417日、大阪オリックス劇場で行われた手越祐也 LIVE TOUR 2022NEW FRONTIER」を友人と拝聴した。

2月に行われるはずだったものがオミクロン株の流行で延期されたものだった。

私はジャニーズのライブというものに参加した経験が全くない。だが一緒に行った友人は何度かあるらしく、ライブの雰囲気がやはり似ているように話していた。

先ず、会場に行って驚いたのは、ファン層の若さだ。若い女性が多く、中には中高生と思われる人達も一定数いる。

さすがジャニーズ出身の歌手は違う。これが同じアイドルでも韓流になれば、圧倒的に中高年の女性が多くなるのとの大きな違いだ。

だから、開始前の注意喚起なども、手越スタッフ?と思われる人が完全に上から目線、もしくは同年代目線で、参加者に話すという形式だった。

この点については、少し見解を持つが、それは後で書くことにして、実際の彼の歌について、気づいたことを書いてみたい。

手越祐也の生歌は初めて聞いた。

よくCDでは素晴らしいのに生歌になると、それほど上手くない、という歌手がいるが、彼の場合は、生歌も音源と全く変わらないレベルの歌を披露した。

当日、私の記憶によると、彼が歌った曲は以下のとおり。(知りたくない人は、これ以下の内容を読むのをお勧めしません)

ウィンク

ARE U READY

Hello!

挨拶

Venus Symphony

Snow White

シナモン

ONE LIFE

MC

七色エール

HONEYYY

LUV ME,LUV ME

LOVE SENSTATION

プロポーズ

アンコール

Addict

DoLLs

モガケ!

ライブレビューというものは、何度か書いているが、個別の歌についてレビューすることは非常に難しい。

なぜなら、ライブという空間での共通体験をすることで、全体の印象を感じるからだ。

そのことから言うと、今回のライブで感じたのは、ステージの暗さだった。

私の席は上階席で、ステージを見下ろす形になった為、特にそう感じたのかもしれないが、今まで経験してきた数多くのライブの中では一番暗いと感じた。

ただ友人は、「あー、ジャニーズのライブって感じ」と話していたので、それがその通りなのか、そうではないのかは、ジャニーズのライブを未経験の私にはわからない。

しかし、手越祐也の歌は非常にレベルの高いものだったと感じる。

数多くの楽曲の中で印象に残ったのは、『シナモン』と『モガケ!』

柔らかい歌声で全編が歌われる『シナモン』と、力強く明るい歌声で歌われる『モガケ!』は、対照的な歌声で彼の幅広い表現力を感じさせるものだった。

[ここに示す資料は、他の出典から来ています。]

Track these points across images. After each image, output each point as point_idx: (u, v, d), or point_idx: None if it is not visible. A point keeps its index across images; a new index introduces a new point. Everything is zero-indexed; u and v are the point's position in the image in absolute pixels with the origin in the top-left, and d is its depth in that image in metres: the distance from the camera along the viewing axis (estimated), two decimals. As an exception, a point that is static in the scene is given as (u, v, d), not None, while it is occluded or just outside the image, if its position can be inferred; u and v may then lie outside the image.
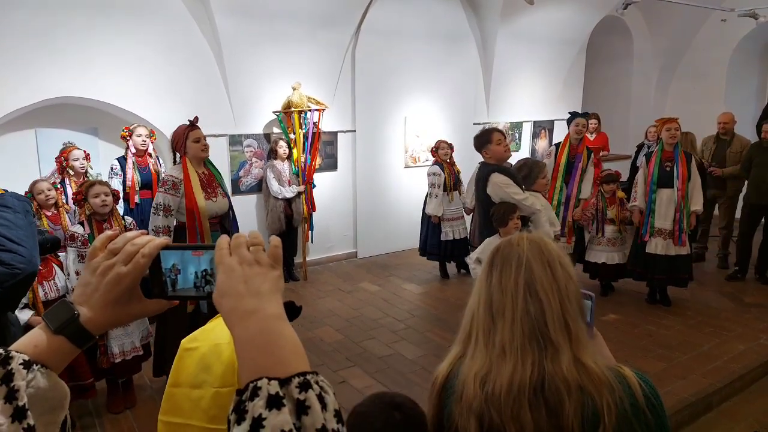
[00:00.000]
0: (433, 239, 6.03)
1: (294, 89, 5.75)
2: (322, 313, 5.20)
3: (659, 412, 1.10)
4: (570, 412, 1.07)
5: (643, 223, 5.09)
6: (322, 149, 6.48)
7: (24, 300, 3.33)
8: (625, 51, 9.28)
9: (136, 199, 4.90)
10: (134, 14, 5.09)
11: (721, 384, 3.85)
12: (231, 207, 3.88)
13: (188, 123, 3.66)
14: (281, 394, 0.58)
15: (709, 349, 4.37)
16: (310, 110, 5.84)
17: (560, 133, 8.13)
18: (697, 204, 5.01)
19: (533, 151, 8.43)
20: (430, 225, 6.02)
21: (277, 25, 5.72)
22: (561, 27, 7.63)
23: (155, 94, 5.38)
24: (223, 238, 0.72)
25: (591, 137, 7.57)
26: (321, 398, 0.59)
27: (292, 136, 5.85)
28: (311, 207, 6.04)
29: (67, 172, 4.62)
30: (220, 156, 5.73)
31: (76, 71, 4.92)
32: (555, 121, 8.58)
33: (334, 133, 6.60)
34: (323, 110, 5.97)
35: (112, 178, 4.88)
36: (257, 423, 0.56)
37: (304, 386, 0.59)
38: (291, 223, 5.96)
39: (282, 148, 5.82)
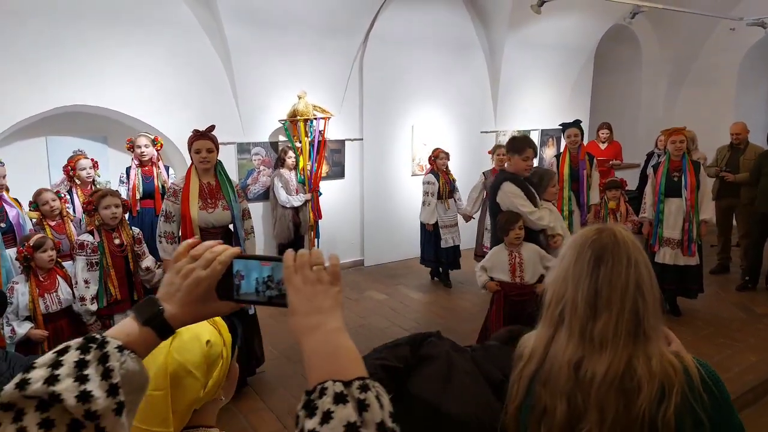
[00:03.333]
0: (428, 247, 6.04)
1: (299, 98, 5.77)
2: (329, 322, 5.18)
3: (717, 395, 1.17)
4: (644, 400, 1.15)
5: (652, 234, 5.05)
6: (330, 157, 6.49)
7: (25, 312, 3.31)
8: (633, 59, 9.24)
9: (137, 207, 4.95)
10: (144, 24, 5.15)
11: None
12: (234, 220, 3.69)
13: (194, 132, 3.60)
14: (345, 392, 0.66)
15: (721, 360, 4.30)
16: (315, 118, 5.85)
17: (568, 141, 8.09)
18: (706, 212, 4.95)
19: (541, 159, 8.40)
20: (425, 233, 6.04)
21: (285, 33, 5.75)
22: (569, 35, 7.63)
23: (164, 103, 5.42)
24: (289, 255, 0.80)
25: (602, 146, 7.52)
26: (378, 398, 0.68)
27: (298, 144, 5.87)
28: (317, 215, 6.04)
29: (75, 181, 4.67)
30: (228, 164, 5.72)
31: (87, 80, 4.97)
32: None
33: (342, 142, 6.62)
34: (329, 118, 5.98)
35: (119, 186, 4.95)
36: (327, 415, 0.64)
37: (364, 388, 0.68)
38: (298, 232, 5.97)
39: (291, 157, 5.84)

『シナモン』の音楽は全体に横に流れている。この流れに対し、彼の歌声はそのラインに沿って非常に滑らかに歌われていく。やや幅の広いソフトな響きを多用し、彼の特徴の一つである尖った明るめの音色を消している。

これに対し、『モガケ!』は全く違う音質の歌声を披露している。

あくまでも明るくパワフルで尖り気味の音声は、伸びやかな歌声だ。

特に、冒頭の1フレーズをマイク無しで歌うということで、その声量と響きを十分に聞かせるものだったと思う。

このマイク無しの歌声というのは、最近、ライブでよく登場する。と言っても、やはりそれは、声量があり、それなりに歌手自身に自信がないとできない行為でもある。

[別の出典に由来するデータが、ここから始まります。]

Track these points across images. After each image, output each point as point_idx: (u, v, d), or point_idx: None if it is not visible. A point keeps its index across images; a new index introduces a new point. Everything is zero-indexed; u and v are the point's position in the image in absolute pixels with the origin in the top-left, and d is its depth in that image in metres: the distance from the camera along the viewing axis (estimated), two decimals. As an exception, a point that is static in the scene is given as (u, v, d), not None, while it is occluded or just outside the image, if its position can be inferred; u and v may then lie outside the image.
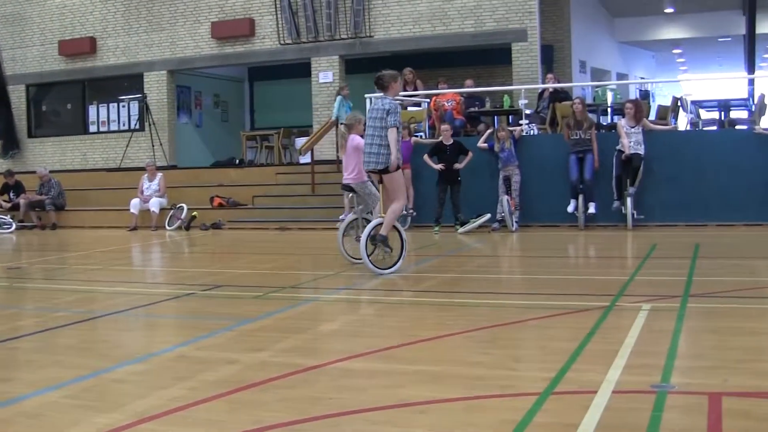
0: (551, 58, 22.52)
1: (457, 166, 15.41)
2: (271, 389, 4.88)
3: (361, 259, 9.89)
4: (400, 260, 9.95)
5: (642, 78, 31.32)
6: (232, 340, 6.40)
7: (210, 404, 4.59)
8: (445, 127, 15.89)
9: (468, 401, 4.54)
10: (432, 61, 21.94)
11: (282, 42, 21.90)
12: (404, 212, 15.89)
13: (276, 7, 21.83)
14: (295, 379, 5.08)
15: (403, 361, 5.60)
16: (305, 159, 19.78)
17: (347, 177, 10.82)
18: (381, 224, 9.87)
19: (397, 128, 9.70)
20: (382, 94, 10.16)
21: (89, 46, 23.87)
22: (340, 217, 16.57)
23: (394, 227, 9.92)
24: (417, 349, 5.88)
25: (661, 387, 4.63)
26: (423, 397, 4.60)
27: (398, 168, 9.82)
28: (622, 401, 4.46)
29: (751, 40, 25.24)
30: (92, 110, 24.67)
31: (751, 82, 23.49)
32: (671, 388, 4.63)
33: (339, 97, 19.06)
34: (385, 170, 9.79)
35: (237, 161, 22.86)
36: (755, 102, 18.18)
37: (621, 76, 29.10)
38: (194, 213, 18.37)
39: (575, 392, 4.62)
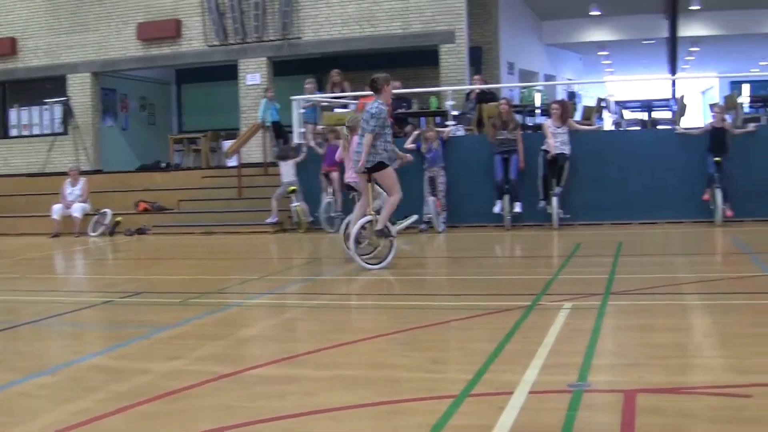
0: (479, 60, 22.64)
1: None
2: (184, 399, 4.75)
3: (365, 256, 10.20)
4: (389, 257, 10.18)
5: (569, 79, 31.68)
6: (148, 348, 6.25)
7: (119, 416, 4.44)
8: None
9: (384, 406, 4.47)
10: (360, 63, 21.87)
11: (209, 44, 21.65)
12: (334, 214, 15.87)
13: (203, 9, 21.58)
14: (210, 387, 4.96)
15: (321, 366, 5.51)
16: (232, 162, 19.58)
17: (349, 177, 11.23)
18: (370, 222, 10.18)
19: (377, 133, 9.99)
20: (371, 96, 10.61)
21: (10, 46, 23.26)
22: (267, 220, 16.45)
23: (385, 226, 10.18)
24: (336, 354, 5.80)
25: (577, 386, 4.62)
26: (339, 403, 4.53)
27: (387, 166, 10.17)
28: (539, 401, 4.44)
29: (673, 42, 25.76)
30: (13, 114, 24.10)
31: (674, 83, 23.95)
32: (587, 386, 4.63)
33: (264, 100, 18.94)
34: (374, 169, 10.07)
35: (164, 165, 22.52)
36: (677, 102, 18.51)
37: (549, 78, 29.40)
38: (118, 218, 18.04)
39: (492, 394, 4.59)
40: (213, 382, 5.05)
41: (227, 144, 21.02)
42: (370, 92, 17.57)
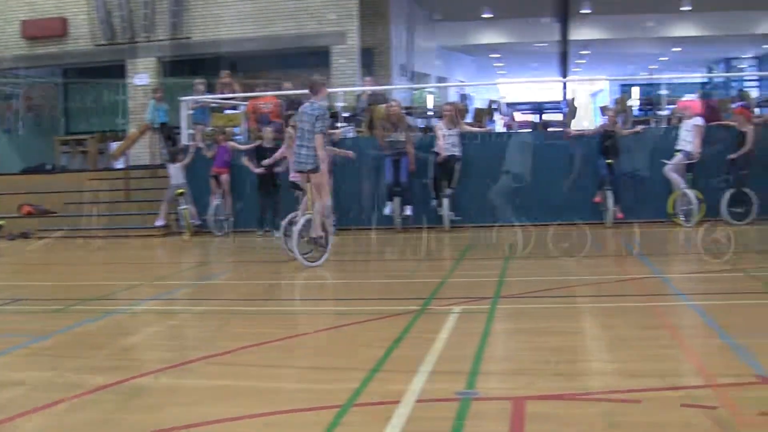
0: (371, 62, 22.60)
1: (278, 169, 15.12)
2: (57, 413, 4.52)
3: (304, 255, 10.36)
4: (324, 257, 10.53)
5: (461, 81, 31.95)
6: (24, 358, 5.96)
7: (-17, 434, 4.20)
8: (269, 129, 15.64)
9: (265, 417, 4.32)
10: (252, 64, 21.62)
11: (96, 43, 21.08)
12: (222, 217, 15.59)
13: (90, 6, 20.98)
14: (84, 400, 4.73)
15: (203, 375, 5.33)
16: (119, 164, 19.08)
17: (293, 176, 11.38)
18: (309, 220, 10.42)
19: (324, 134, 10.25)
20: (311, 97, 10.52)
21: None
22: (155, 223, 16.05)
23: (324, 233, 10.48)
24: (220, 362, 5.61)
25: (465, 394, 4.55)
26: (218, 415, 4.36)
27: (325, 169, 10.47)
28: (426, 410, 4.36)
29: (564, 46, 26.22)
30: None
31: (565, 86, 24.36)
32: (475, 394, 4.56)
33: (152, 101, 18.47)
34: (313, 170, 10.29)
35: (50, 167, 21.79)
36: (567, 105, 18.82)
37: (441, 80, 29.55)
38: (1, 222, 17.40)
39: (378, 403, 4.48)
40: (89, 395, 4.83)
41: (115, 146, 20.48)
42: (261, 94, 17.56)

即ち、それが出来るということは、裏返せば、それだけの訓練を積み、努力してきたという自負が歌手自身になければ、到底できない行為である。

手越祐也がアイドルからソロ歌手にスムーズに転換できるのは、ボイストレーニングを日頃から、きちんとしてきているという自信があるからで、それは、彼がアイドル時代からコツコツと培って来たもの、ということになる。

彼が今後、アーティストとして幅広い世代のファンを獲得していくには、コンセプトを転換していく必要があるかもしれない。

ファン層の年齢層をもう少し上げ、さらに本物志向のファン層を獲得していくことは、かれがアーティストとして認識されていくのに必要なことだろう。

それには、全体のライブの作りやスタッフのファンへの対応なども、年齢層が上の人に対する配慮が必要かもしれない。

また、これだけ歌えるのであれば、もっとしっとり歌って聞かせるバラード曲などにも挑戦していくことで、大人の手越祐也に脱皮していくことが求められるかもしれない。

日本の観客は、非常に耳が肥えている。

これらの観客層にしっかりアピールしていくことが、アーティストとしての認識には非常に重要なことになる。

彼にはぜひ、大人のアーティストへの脱皮を図り、さらに飛躍していくことを願っている。